The Rainforest in Borneo is being cut and burned at alarming rates because of the Palm Oil and logging industry. Palm Oil is in at least 50% of all products in grocery stores, from snack foods, cookies, lotions, dressings to peanut butter.
3,000-5,000 Orangutans that call the Rainforest their home get killed every year because they have no where else to live.

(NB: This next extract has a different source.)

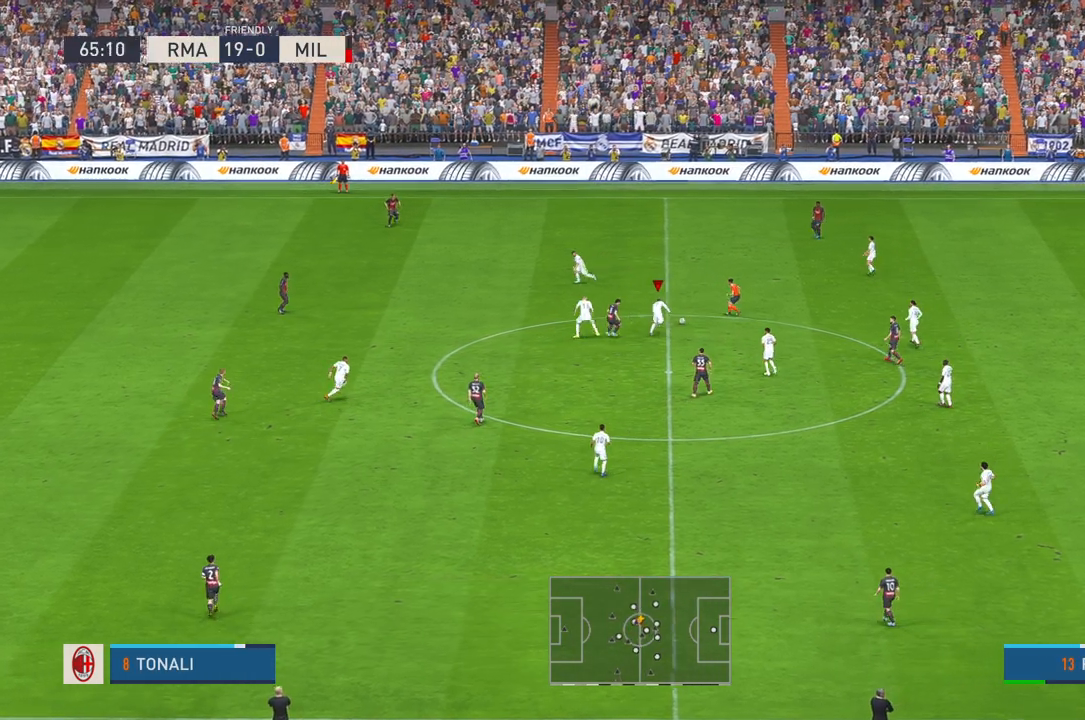
{"dt_ms": 500, "buttons": ["R2"], "left_stick": "up", "right_stick": "center", "events": [[350, "left_stick", "up"]]}
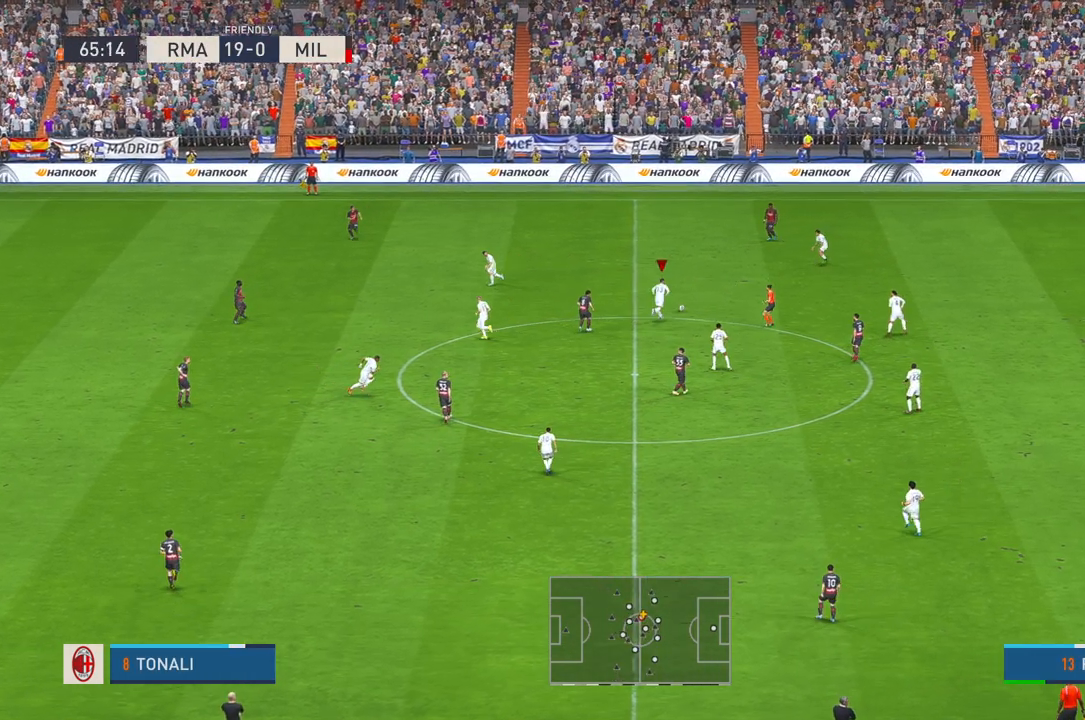
{"dt_ms": 500, "buttons": ["R2"], "left_stick": "up", "right_stick": "center", "events": []}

Their homes are being destroyed and a bounty is being put on their heads because they are considered pests to Palm Oil companies.
the Borneo Rainforest Appeal secures habitat vital for the survival of the Bornean Orangutan in the wild in Sabah, Malaysian Borneo.
The first phase of the project will secure a stretch of several properties along the north bank of the Kinabatangan River.
Teeming with wildlife, the Rainforest of Malaysian Borneo is home to the Bornean Pygmy Elephant, 10 species of primate including the Bornean Orang-utan and Proboscis Monkey, and more than 600 species of Birds.
Since 2008, WLT and its project partners have been working to secure strategically vital areas of forest to create wildlife corridors and to connect fragmented patches, ensuring that a continuous, protected habitat exists for wildlife and local communities.
To create the Keruak Corridor (WLT) needs to raise in the region of one million pounds.
Orang-utans are considered keystone species, playing a critical role in maintaining the structure of the whole ecology of the region. If they were to become extinct it would effect the whole ecosystem with a negative effect thus effecting the world.
Orang-utans play a vital role in maintaining the health of the forest. They eat fruit and, by ranging far and wide, they disperse the seeds of the fruits they consume. (A male orang-utan covers up to 9884 acres – 4,000 hectares – in his lifetime.) Orang-utans also trim forest trees by eating leaves and using branches to make their nests, which allows more light to the under storey.
Diminishing gene pool: There may be as many as 1,000 Orang-utans in Kinabatangan, but due to forest destruction Orang-utans are increasingly isolated from each other, living in groups of between 5 and 200. With unlimited habitat male Orang-utans will travel across large areas to find a mate, covering up to 4,000 hectares in his lifetime, but due to the fragmentation of forest habitat some Orang-utans are unable to move outside their ‘forest island’ to find a mate, meaning that there is a great risk of inbreeding. The shrinking of the Orang-utan gene pool threatens the viability of the species.
Extinction: 90 per cent of Sabah’s native Orang-utan population has been lost in the past 100 years due to habitat destruction. Worst-case scenarios suggest that if deforestation continues the Orang-utan could soon become extinct in many areas.
Once complete, the Keruak Corridor will enable Orang-utans once more to roam the forest of the north bank of the Kinabatangan River and can save them from extinction.
Look on the back of products and don’t purchase anything that contains Palm Oil. Buy recycled paper products, contribute to World Land Trust to purchase land to protect it for future generations and to save the Rainforest and it’s amazing species from extinction.